[Records contained in a dataset]

***

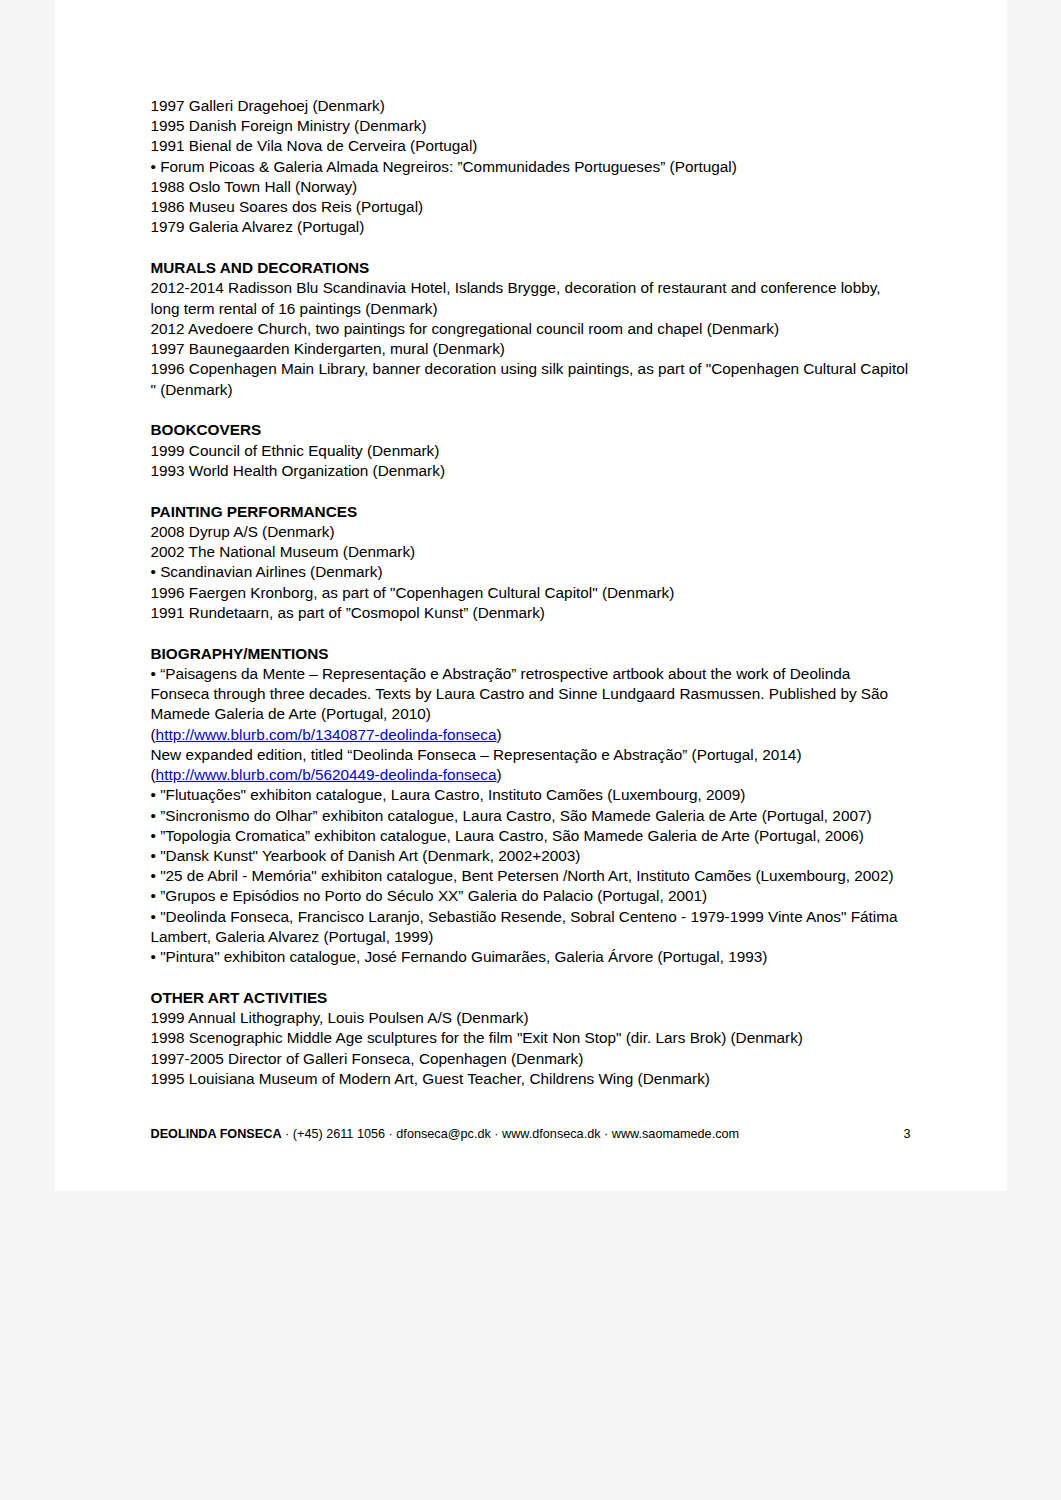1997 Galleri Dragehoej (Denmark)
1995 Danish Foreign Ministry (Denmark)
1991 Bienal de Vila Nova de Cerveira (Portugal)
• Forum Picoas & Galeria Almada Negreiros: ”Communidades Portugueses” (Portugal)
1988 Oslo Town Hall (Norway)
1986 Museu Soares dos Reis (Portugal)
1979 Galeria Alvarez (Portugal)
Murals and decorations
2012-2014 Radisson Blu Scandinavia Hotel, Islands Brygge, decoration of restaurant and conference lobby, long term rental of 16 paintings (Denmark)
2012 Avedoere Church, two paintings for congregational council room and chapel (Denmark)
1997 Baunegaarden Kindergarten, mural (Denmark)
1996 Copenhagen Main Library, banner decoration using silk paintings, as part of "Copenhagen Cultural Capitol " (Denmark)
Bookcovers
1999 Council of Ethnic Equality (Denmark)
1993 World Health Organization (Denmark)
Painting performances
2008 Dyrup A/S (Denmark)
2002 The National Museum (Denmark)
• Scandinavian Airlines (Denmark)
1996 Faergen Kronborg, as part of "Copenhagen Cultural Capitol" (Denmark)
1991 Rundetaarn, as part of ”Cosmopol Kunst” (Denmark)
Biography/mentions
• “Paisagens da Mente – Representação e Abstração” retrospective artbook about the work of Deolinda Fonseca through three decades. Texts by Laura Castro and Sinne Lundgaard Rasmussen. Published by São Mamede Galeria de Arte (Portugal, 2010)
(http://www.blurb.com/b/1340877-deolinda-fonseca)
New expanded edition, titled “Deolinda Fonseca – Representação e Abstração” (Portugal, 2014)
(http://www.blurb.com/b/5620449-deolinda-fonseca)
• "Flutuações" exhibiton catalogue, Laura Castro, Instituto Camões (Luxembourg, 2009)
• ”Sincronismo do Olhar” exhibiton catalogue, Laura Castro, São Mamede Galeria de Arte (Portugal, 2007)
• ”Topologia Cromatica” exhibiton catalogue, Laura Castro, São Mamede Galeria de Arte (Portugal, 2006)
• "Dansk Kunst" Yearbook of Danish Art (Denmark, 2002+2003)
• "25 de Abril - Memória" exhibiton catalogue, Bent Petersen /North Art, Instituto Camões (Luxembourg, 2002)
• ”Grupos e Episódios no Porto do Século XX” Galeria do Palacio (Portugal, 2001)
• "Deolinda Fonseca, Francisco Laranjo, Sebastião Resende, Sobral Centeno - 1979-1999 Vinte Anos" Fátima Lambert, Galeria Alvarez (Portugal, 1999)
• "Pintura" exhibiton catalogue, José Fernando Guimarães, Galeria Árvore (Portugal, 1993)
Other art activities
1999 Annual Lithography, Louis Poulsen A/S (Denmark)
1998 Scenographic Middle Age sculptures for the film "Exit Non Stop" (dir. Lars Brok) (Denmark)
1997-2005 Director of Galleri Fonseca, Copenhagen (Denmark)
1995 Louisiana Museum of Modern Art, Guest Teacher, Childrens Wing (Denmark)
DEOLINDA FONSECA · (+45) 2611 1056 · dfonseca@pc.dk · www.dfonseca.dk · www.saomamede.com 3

***

**TO DO:** Make an exact copy of the records above, with the pictures left out.

**ANSWER:**
1997 Galleri Dragehoej (Denmark)
1995 Danish Foreign Ministry (Denmark)
1991 Bienal de Vila Nova de Cerveira (Portugal)
• Forum Picoas & Galeria Almada Negreiros: ”Communidades Portugueses” (Portugal)
1988 Oslo Town Hall (Norway)
1986 Museu Soares dos Reis (Portugal)
1979 Galeria Alvarez (Portugal)
Murals and decorations
2012-2014 Radisson Blu Scandinavia Hotel, Islands Brygge, decoration of restaurant and conference lobby, long term rental of 16 paintings (Denmark)
2012 Avedoere Church, two paintings for congregational council room and chapel (Denmark)
1997 Baunegaarden Kindergarten, mural (Denmark)
1996 Copenhagen Main Library, banner decoration using silk paintings, as part of "Copenhagen Cultural Capitol " (Denmark)
Bookcovers
1999 Council of Ethnic Equality (Denmark)
1993 World Health Organization (Denmark)
Painting performances
2008 Dyrup A/S (Denmark)
2002 The National Museum (Denmark)
• Scandinavian Airlines (Denmark)
1996 Faergen Kronborg, as part of "Copenhagen Cultural Capitol" (Denmark)
1991 Rundetaarn, as part of ”Cosmopol Kunst” (Denmark)
Biography/mentions
• “Paisagens da Mente – Representação e Abstração” retrospective artbook about the work of Deolinda Fonseca through three decades. Texts by Laura Castro and Sinne Lundgaard Rasmussen. Published by São Mamede Galeria de Arte (Portugal, 2010)
(http://www.blurb.com/b/1340877-deolinda-fonseca)
New expanded edition, titled “Deolinda Fonseca – Representação e Abstração” (Portugal, 2014)
(http://www.blurb.com/b/5620449-deolinda-fonseca)
• "Flutuações" exhibiton catalogue, Laura Castro, Instituto Camões (Luxembourg, 2009)
• ”Sincronismo do Olhar” exhibiton catalogue, Laura Castro, São Mamede Galeria de Arte (Portugal, 2007)
• ”Topologia Cromatica” exhibiton catalogue, Laura Castro, São Mamede Galeria de Arte (Portugal, 2006)
• "Dansk Kunst" Yearbook of Danish Art (Denmark, 2002+2003)
• "25 de Abril - Memória" exhibiton catalogue, Bent Petersen /North Art, Instituto Camões (Luxembourg, 2002)
• ”Grupos e Episódios no Porto do Século XX” Galeria do Palacio (Portugal, 2001)
• "Deolinda Fonseca, Francisco Laranjo, Sebastião Resende, Sobral Centeno - 1979-1999 Vinte Anos" Fátima Lambert, Galeria Alvarez (Portugal, 1999)
• "Pintura" exhibiton catalogue, José Fernando Guimarães, Galeria Árvore (Portugal, 1993)
Other art activities
1999 Annual Lithography, Louis Poulsen A/S (Denmark)
1998 Scenographic Middle Age sculptures for the film "Exit Non Stop" (dir. Lars Brok) (Denmark)
1997-2005 Director of Galleri Fonseca, Copenhagen (Denmark)
1995 Louisiana Museum of Modern Art, Guest Teacher, Childrens Wing (Denmark)
DEOLINDA FONSECA · (+45) 2611 1056 · dfonseca@pc.dk · www.dfonseca.dk · www.saomamede.com 3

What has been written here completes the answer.